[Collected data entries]

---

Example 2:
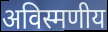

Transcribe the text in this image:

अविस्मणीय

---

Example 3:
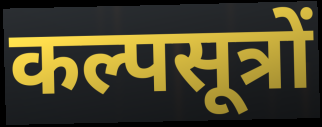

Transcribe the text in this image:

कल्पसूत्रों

What to produce =
Your answer must be an exact copy of the records, without the pictures.

Exercise result =
---

Example 2:

Transcribe the text in this image:

अविस्मणीय

---

Example 3:

Transcribe the text in this image:

कल्पसूत्रों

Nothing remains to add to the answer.